== Collection entries ==
§
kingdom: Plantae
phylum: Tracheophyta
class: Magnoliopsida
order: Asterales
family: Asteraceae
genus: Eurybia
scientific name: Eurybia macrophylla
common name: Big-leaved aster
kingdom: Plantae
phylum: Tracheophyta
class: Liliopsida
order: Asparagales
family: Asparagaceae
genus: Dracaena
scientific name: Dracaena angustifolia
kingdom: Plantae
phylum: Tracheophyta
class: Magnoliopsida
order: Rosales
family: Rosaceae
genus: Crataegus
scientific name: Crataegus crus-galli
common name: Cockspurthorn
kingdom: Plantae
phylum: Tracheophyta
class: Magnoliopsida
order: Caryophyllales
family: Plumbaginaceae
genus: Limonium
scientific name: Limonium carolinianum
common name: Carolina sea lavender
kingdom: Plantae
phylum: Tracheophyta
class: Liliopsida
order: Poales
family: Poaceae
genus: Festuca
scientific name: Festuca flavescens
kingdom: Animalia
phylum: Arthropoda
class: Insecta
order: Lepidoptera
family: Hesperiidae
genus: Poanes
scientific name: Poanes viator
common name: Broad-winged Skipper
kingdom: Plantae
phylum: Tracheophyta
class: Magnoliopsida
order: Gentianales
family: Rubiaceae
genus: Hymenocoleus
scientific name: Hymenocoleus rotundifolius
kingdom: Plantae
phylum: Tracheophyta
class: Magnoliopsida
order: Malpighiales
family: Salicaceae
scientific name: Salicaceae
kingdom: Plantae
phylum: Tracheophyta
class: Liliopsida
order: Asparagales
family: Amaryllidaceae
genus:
§
== What is required ==
Rewrite all of the entries with "common name" switched to "vernacular name" and every other word left unchanged.

== Answer to the exercise ==
kingdom: Plantae
phylum: Tracheophyta
class: Magnoliopsida
order: Asterales
family: Asteraceae
genus: Eurybia
scientific name: Eurybia macrophylla
vernacular name: Big-leaved aster
kingdom: Plantae
phylum: Tracheophyta
class: Liliopsida
order: Asparagales
family: Asparagaceae
genus: Dracaena
scientific name: Dracaena angustifolia
kingdom: Plantae
phylum: Tracheophyta
class: Magnoliopsida
order: Rosales
family: Rosaceae
genus: Crataegus
scientific name: Crataegus crus-galli
vernacular name: Cockspurthorn
kingdom: Plantae
phylum: Tracheophyta
class: Magnoliopsida
order: Caryophyllales
family: Plumbaginaceae
genus: Limonium
scientific name: Limonium carolinianum
vernacular name: Carolina sea lavender
kingdom: Plantae
phylum: Tracheophyta
class: Liliopsida
order: Poales
family: Poaceae
genus: Festuca
scientific name: Festuca flavescens
kingdom: Animalia
phylum: Arthropoda
class: Insecta
order: Lepidoptera
family: Hesperiidae
genus: Poanes
scientific name: Poanes viator
vernacular name: Broad-winged Skipper
kingdom: Plantae
phylum: Tracheophyta
class: Magnoliopsida
order: Gentianales
family: Rubiaceae
genus: Hymenocoleus
scientific name: Hymenocoleus rotundifolius
kingdom: Plantae
phylum: Tracheophyta
class: Magnoliopsida
order: Malpighiales
family: Salicaceae
scientific name: Salicaceae
kingdom: Plantae
phylum: Tracheophyta
class: Liliopsida
order: Asparagales
family: Amaryllidaceae
genus:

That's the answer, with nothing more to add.